I recently finished reading two books dealing with the effects of the Internet on our lives: The Shallows by Nicholas Carr (the book-length offshoot of the infamous article “Is Google Making Us Stupid?”) and Hamlet’s Blackberry by William Powers. Both are well worth reading and complement each other nicely. Though there is some overlap (from Seneca to Marshall McLuhan) they really delve into different aspects of this topic.
Carr’s book is scientific in scope. He cites a dizzying number of studies to show how our brains are being affected by ever-increasing Internet use, and the data ain’t pretty. Take multitasking. At best, it is a misnomer—we don’t truly do two things at once, we switch rapidly between them, with a loss of focus and mental efficiency each time we make the switch. At worst, it is a destructive practice because it impedes our ability to think deeply and focus in a sustained way. (It was during this section of the book, as I considered the 24-hour news cycle and our easily distracted, instant-gratification culture, that I began to fret that we as a nation are becoming ungovernable.)
The most personally convicting sections of the book were his discussions of memory. The kind of reading we do online is having a negative impact on our ability to retain information. I’ve noticed this myself; I have occasionally tried to summarize an article to Robert—that I had just read—only to find that I couldn’t really remember it well. Part of this is that we’re going too fast. But Carr argues that the nature of the computer screen invites a more superficial reading. (In one study, one group of folks read an item on the computer; the other group read the exact same thing on paper. The former group scored worse on a basic comprehension test.)
I am struggling with these ideas. When I was a corporate trainer, our philosophy was not to teach adults every jot and tittle of content, but to hit the major points and then teach them the resources: where to go to find the information they needed.

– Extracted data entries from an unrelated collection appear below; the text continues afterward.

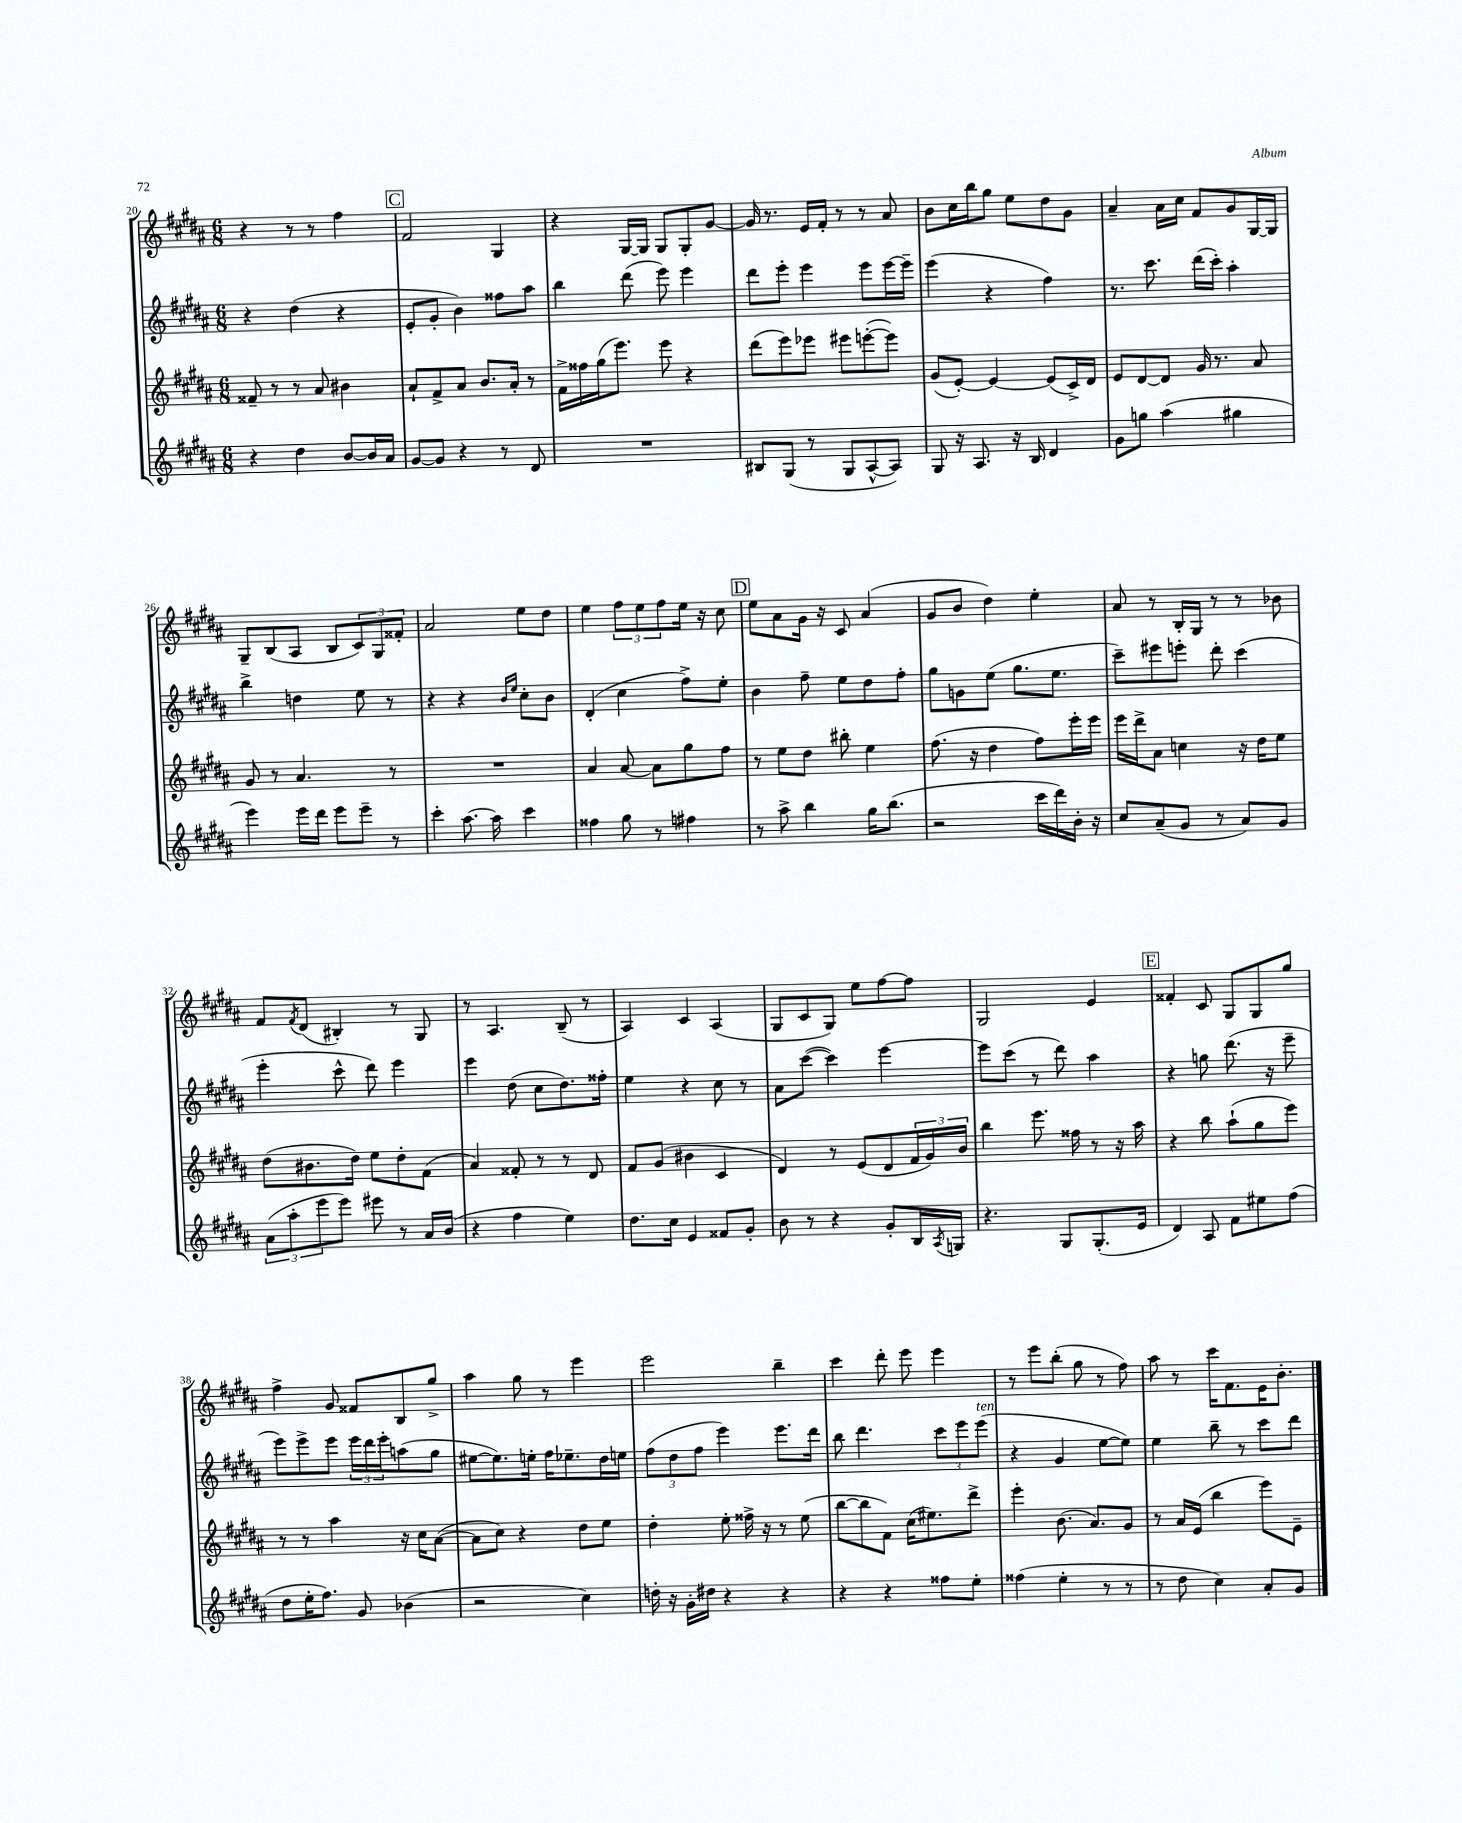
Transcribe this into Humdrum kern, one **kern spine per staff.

**kern	**kern	**kern	**kern
*staff4	*staff3	*staff2	*staff1
*clefG2	*clefG2	*clefG2	*clefG2
*k[f#c#g#d#a#]	*k[f#c#g#d#a#]	*k[f#c#g#d#a#]	*k[f#c#g#d#a#]
*M6/8	*M6/8	*M6/8	*M6/8
4r	8f##~	4r	4r
.	8r	.	.
4dd#	8r	(4dd#	8r
.	8a#	.	8r
[8b	4b#	4r	4ff#
16b]	.	.	.
16a#	.	.	.
=	=	=	=
[8g#	8a#`	8e'	2f#
8g#]	8f#^	8g#'	.
4r	8a#	4b)	.
.	8.b	.	.
8r	.	8ff##	4G#
.	16a#'	.	.
8d#	8r	8aa#	.
=	=	=	=
2.r	16f#^	4bb	4r
.	16ff##	.	.
.	(16gg#	.	.
.	8.eee)	.	.
.	.	(8ddd#	[16G#
.	.	.	16G#]
.	8eee	8eee)	8G#
.	4r	4eee	8G#'
.	.	.	[8g#
=	=	=	=
8B#	(8ddd#	8ddd#	16g#]
.	.	.	8.r
(8G#	8eee)	8eee'	.
8r	8eee-	4eee	16e
.	.	.	16f#'
8G#	8eee#	.	8r
[8A#^^	([8eee'	8eee	8r
8A#])	8eee])	[16eee	8a#
.	.	16eee~]	.
=	=	=	=
8G#	(8g#	(4eee	8b
16r	[8e')	.	16cc#
8.A#	.	.	16bb
.	4e_	4r	8gg#
16r	.	.	8ee
16B	.	.	.
4d#	(8e]	4ff#)	8dd#
.	16c#^)	.	8g#
.	16d#	.	.
=	=	=	=
8g#	8e	8.r	4a#~
8gg	[8d#	.	.
.	.	8.ccc#	.
(4aa#	8d#]	.	16a#
.	.	.	16cc#
.	16g#	(16ddd#	8f#
.	8.r	16ccc#')	.
4gg#	.	4aa#'	8g#
.	8a#	.	[16G#
.	.	.	16G#]
=	=	=	=
4eee)	8g#	4bb^	8G#~
.	8r	.	(8B
16eee	4.a#	4dd	8A#
16ddd#	.	.	.
8eee	.	.	8B
8eee~	.	8ee	12c#)
.	.	.	12G#
8r	8r	8r	.
.	.	.	12f##'
=	=	=	=
4ccc#'	2.r	4r	2a#
[8.aa#	.	4r	.
16aa#]	.	.	.
.	.	16qqb	.
.	.	16qqee	.
4ccc#	.	8cc#'	8ee
.	.	8b	8dd#
=	=	=	=
4ff##	4a#	(4d#'	4ee
8gg#	[8a#	4cc#	12ff#
.	.	.	12ee
8r	8a#]	.	.
.	.	.	12ff#
4ff#	8gg#	8ff#^)	16ee
.	.	.	16r
.	8ff#	8ee'	8cc#
=	=	=	=
8r	8r	4b	8ee
8aa#^	8ee	.	8a#
4bb	8dd#	8ff#~	16g#
.	.	.	16r
.	8bb#'	8ee	8c#
16gg#	4ee	8dd#	(4a#
(8.bb	.	.	.
.	.	8ff#'	.
=	=	=	=
2r	(8.ff#	8gg#	8g#
.	.	8g	8b
.	16r	.	.
.	4dd#	(8ee	4dd#)
.	.	8.gg#	.
16ccc#	8ff#)	.	4ee'
16ddd#)	.	8.ee	.
16b'	16eee'	.	.
16r	16eee	.	.
=	=	=	=
8cc#	16eee	8ccc#~)	8a#
.	16ddd#^	.	.
(8a#~	8a#	8eee#	8r
8g#	4cc	8eee'	16B'
.	.	.	16G#
8r	.	8ddd#'	8r
8a#)	16r	(4ccc#	8r
.	16dd#	.	.
8g#	8ee	.	8b-
=	=	=	=
(12a#	(8dd#	4eee'	8f#
12aa#'	.	.	.
.	.	.	8qf#
.	8.b#	.	(8d#
12eee	.	.	.
8eee)	.	8ccc#^^	4B#')
.	16dd#)	.	.
8eee#	8ee	8ddd#)	.
8r	8dd#'	4eee	8r
16a#	(8f#	.	8G#
(16b	.	.	.
=	=	=	=
4r	4a#)	4eee	8r
.	.	.	4.A#
4ff#	8f##'	(8dd#	.
.	8r	8cc#	.
4ee)	8r	8.dd#)	(8B~
.	8d#	.	8r
.	.	16ff##'	.
=	=	=	=
8.dd#	8f#	4ee	4A#)
.	(8g#	.	.
16cc#	.	.	.
4e	4b#	4r	4c#
8f##	4c#	8cc#	(4A#
8g#'	.	8r	.
=	=	=	=
8b	4d#)	8a#	8G#
8r	.	([8ccc#	8c#
4r	8r	4ccc#])	8G#)
.	(8e	.	8ee
8g#'	8d#	[4eee	[8ff#
16B	24f#	.	8ff#]
.	24g#)	.	.
8qA#	.	.	.
16G	.	.	.
.	24b	.	.
=	=	=	=
4.r	4bb	8eee]	2G#
.	.	(8ccc#	.
.	8.eee	8r	.
8G#	.	8ddd#)	.
.	16ff##	.	.
(8.G#'	8r	4aa#	4e
.	16r	.	.
16e	16aa#	.	.
=	=	=	=
4d#)	4r	4r	4f##'
8A#	8bb	8gg	8c#
8f#	(8aa#`	(8.ddd#	8G#
8ee#	8gg#	.	8G#
.	.	16r	.
(8ff#	8eee)	8eee~	8gg#
=	=	=	=
8dd#	8r	8eee)	4ff#^
16ee'	8r	8eee^	.
8.ff#)	.	.	.
.	4aa#	8eee	8g#
8g#	.	24eee	8f##
.	.	24ddd#	.
.	.	24eee'	.
(4b-	16r	(8aa	8B
.	16cc#	.	.
.	([8a#	8gg#	8gg#^
=	=	=	=
2r	8a#]	[8ee#	4aa#
.	8cc#)	8.ee#])	.
.	4r	.	8gg#
.	.	16ee'	.
.	.	16ff#	8r
.	.	8.ee-~	.
4cc#)	8dd#	.	4eee
.	8ee	16dd#	.
.	.	16ee	.
=	=	=	=
16dd'	4dd#'	(12ff#	2eee
16r	.	.	.
.	.	12dd#	.
16g#'	.	.	.
.	.	12ff#	.
16dd#	.	.	.
4r	8ee'	4eee)	.
.	16ff##^	.	.
.	16r	.	.
4r	8r	8.eee	4bb~
.	(8ee	.	.
.	.	16ddd#	.
=	=	=	=
4r	[8bb	8bb	4ccc#
.	8bb]	4.ddd#	.
4r	8f#)	.	8ddd#'
.	(16cc#	.	8eee
.	8.ee#)	.	.
8ff##	.	12ccc#	4eee
.	.	12eee	.
8ee'	8ddd#^	.	.
.	.	(12eee	.
=	=	=	=
(4ff##	4eee'	4r	8r
.	.	.	8eee
4ee'	(8.b	4g#	(8bb'
.	.	.	8gg#
.	8.a#)	.	.
8r	.	[8ee	8r
8r	8g#	8ee])	8ff#)
=	=	=	=
8r	8r	4ee	8aa#
8dd#	16a#	.	8r
.	(16e	.	.
4cc#)	4bb	8bb~	16ccc#
.	.	.	8.f#
.	.	8r	.
8a#'	8eee)	8ccc#	16e
.	.	.	8.b'
8g#	8e~	8ddd#	.
==	==	==	==
*-	*-	*-	*-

Of course we would do experiential learning things where appropriate, but we didn’t spend a lot of time drilling content into people’s heads. I stand by that as an approach to adult learning.
Now, the Internet has taken this mindset even farther—there’s a shift from storing things in our own brains’ memory banks to storing them on computers. This is the core of Evernote’s business—store your tidbits online, not in your brain. (Their tagline is “remember everything,” which is odd, because with Evernote, the whole point is not having to remember stuff. Their old tagline, as I recall, had something to do with letting Evernote “be your brain.” Could we already be seeing a backlash against the idea of outsourcing our mental processes, thanks to books like The Shallows? Perhaps.)
Carr also spends a lot of time on artificial intelligence, which I didn’t find particularly compelling. I think his point is that the rise of interest in artificial intelligence has led us to rely too heavily on the metaphor of the brain as a computer, and our brains are way more complex than that. Carr also has very little in the way of “now what?” He admits that he struggles with all the same stuff he writes about, but also reports that during the writing of the book he unplugged from the Internet and found his thinking slowing and deepening again over time. I don’t have a good sense of how plastic the brain truly is. Can the losses be regained? I’m not sure anyone fully knows that.
Powers’s focus was more up my alley. His focus is philosophical and historical as he examines other periods in history in which a technological leap required us to think creatively and intentionally about our interaction with the new technology. For this reason, the book is fundamentally optimistic. Did you know that new technologies have often led to cries that the world is coming to an end? And yet we are still here. I find this comforting.
Powers also seeks to provide real-life, concrete practices that can help mitigate the havoc that extended Internet use can wreak on our lives. None of these practices were particularly surprising, which is good in a way—the answers are really quite simple. I liked the fact that an Internet Sabbath was a big part of his solution—as y’all know, I’m a fan.
Carr in The Shallows wants to shake us awake to the tremendous shifts that are occurring in our brains, perhaps so we will be more intentional about the use of technology. Powers in Hamlet’s Blackberry is equally concerned about how the Internet is shaping us, but is ultimately much more reassuring.